I have $$A = \left\{\left(x + y\right)\left(x^{-1} + y^{-1}\right) \mid x,y>0 \right\}$$ and I'm looking for the supremum and infimum of this set. Rewriting the equation, I get $\dfrac{(x - y)^2}{xy} + 4$ so I conclude $\inf \text{A} = 4$.
My guess about the supremum is it doesn't exist. Is there a straightforward way to "see" this?
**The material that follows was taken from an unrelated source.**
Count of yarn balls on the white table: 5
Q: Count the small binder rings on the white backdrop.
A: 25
Yes, you are right, the supremum is equally to $+\infty$. To see this, you can just find a "convenient pair" of numbers that "reaches it" (approaches it). For this, fix $y=1$ and let $x\to \infty$. Then $$\frac{(x-y)^2}{xy}=\frac{x^2-2x+1}{x}=x-2+\frac1x\to+\infty$$ as $x\to+\infty$.
Another way to find the infimum is using the A.G.M. inequality. It has the advantage to generalise: for any $x_1,\dots,x_n>0$, $$(x_1+\dots+x_n)(x_1^{-1}+\dots+x_n^{-1})\ge n^2$$ Indeed, let's denote $A$, $G$ and $H$ the arithmetic, geometric and harmonic means of $x_1,\dots,x_n>0$. The inequality stipulates that $H\le G\le A$, with equality if and only if $x_1=\dots=x_n$.
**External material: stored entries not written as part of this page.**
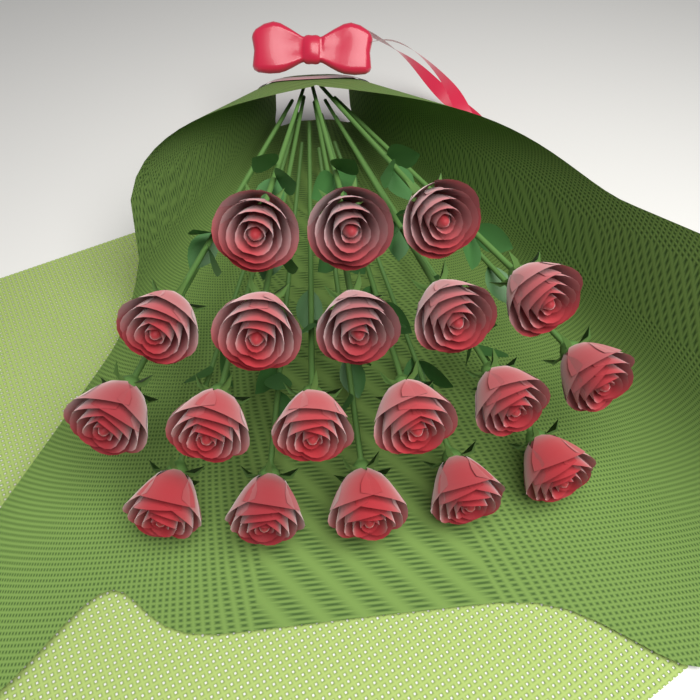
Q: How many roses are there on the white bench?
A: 19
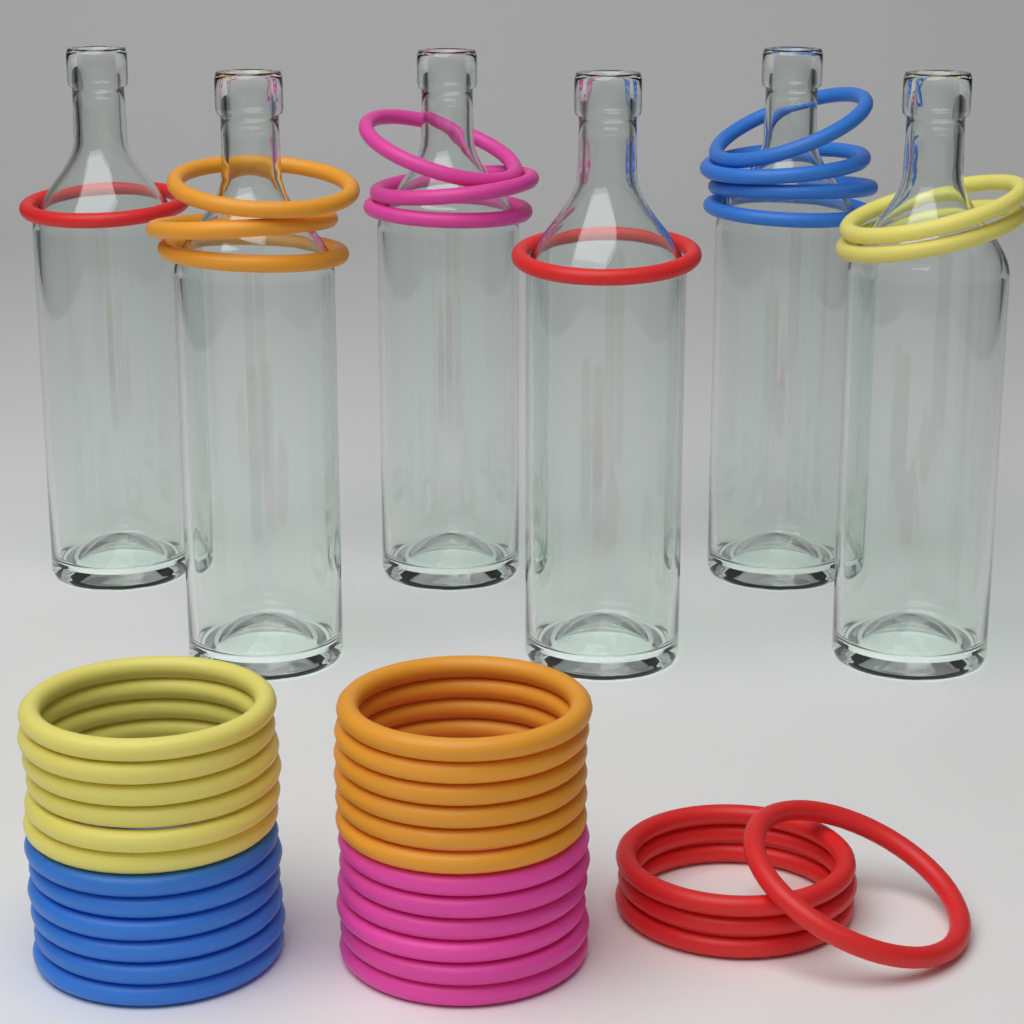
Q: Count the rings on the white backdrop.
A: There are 42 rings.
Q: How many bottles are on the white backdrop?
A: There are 6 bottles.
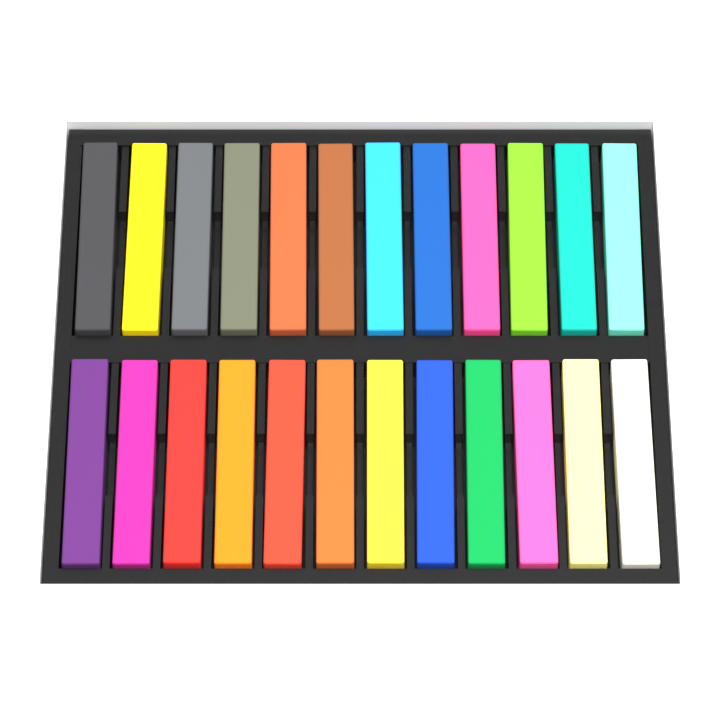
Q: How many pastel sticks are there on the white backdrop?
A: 24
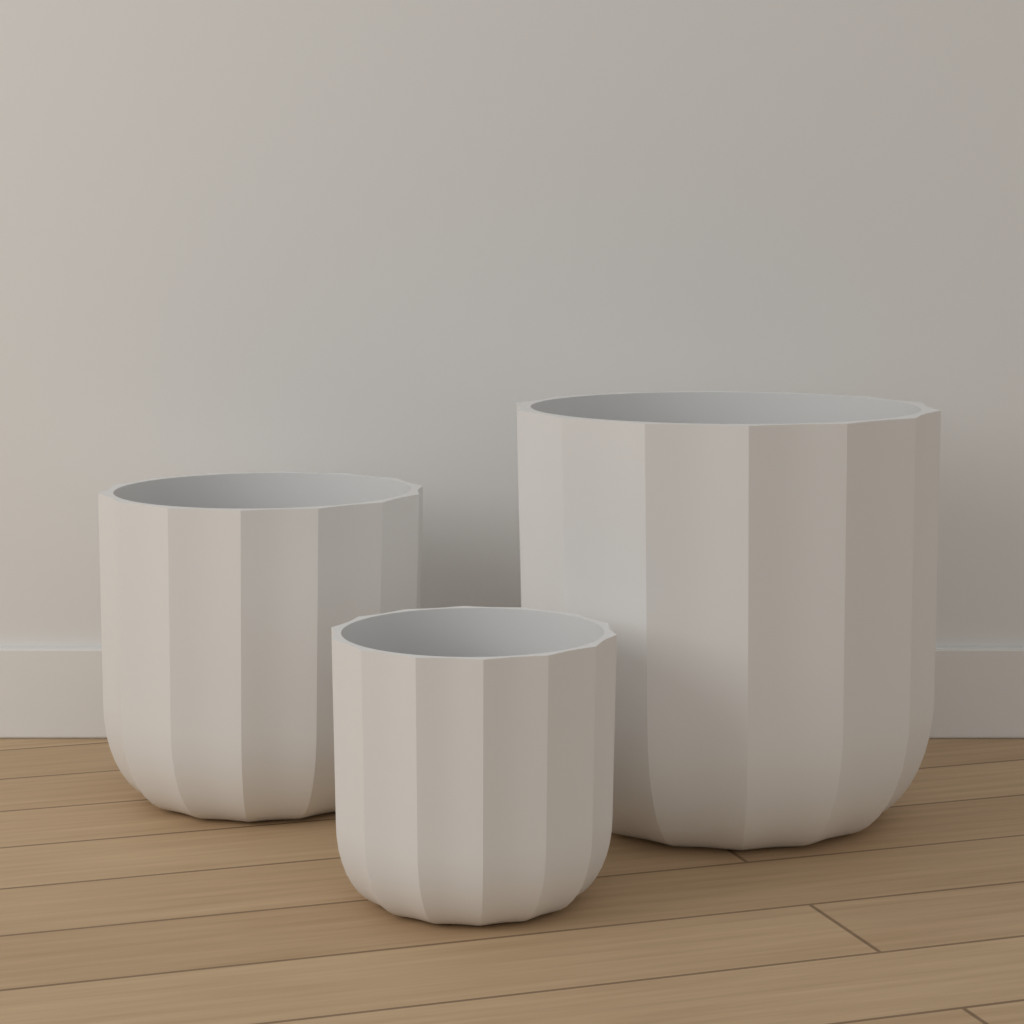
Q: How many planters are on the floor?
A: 3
Now $x_1+\dots+x_n=nA$, $\;x_1^{-1}+\dots+x_n^{-1}=\dfrac nH$, thus $$(x_1+\dots+x_n)(x_1^{-1}+\dots+x_n^{-1})=n^2=\frac AH\ge n^2.$$ Further this lower bound is attained for $x_1=\dots=x_n$. Thus it is the minimum of the product.
As for supremum, make $y =1$, and $(x-1)^2 /x$ tends to Infinity as $x$ tends to Infinity.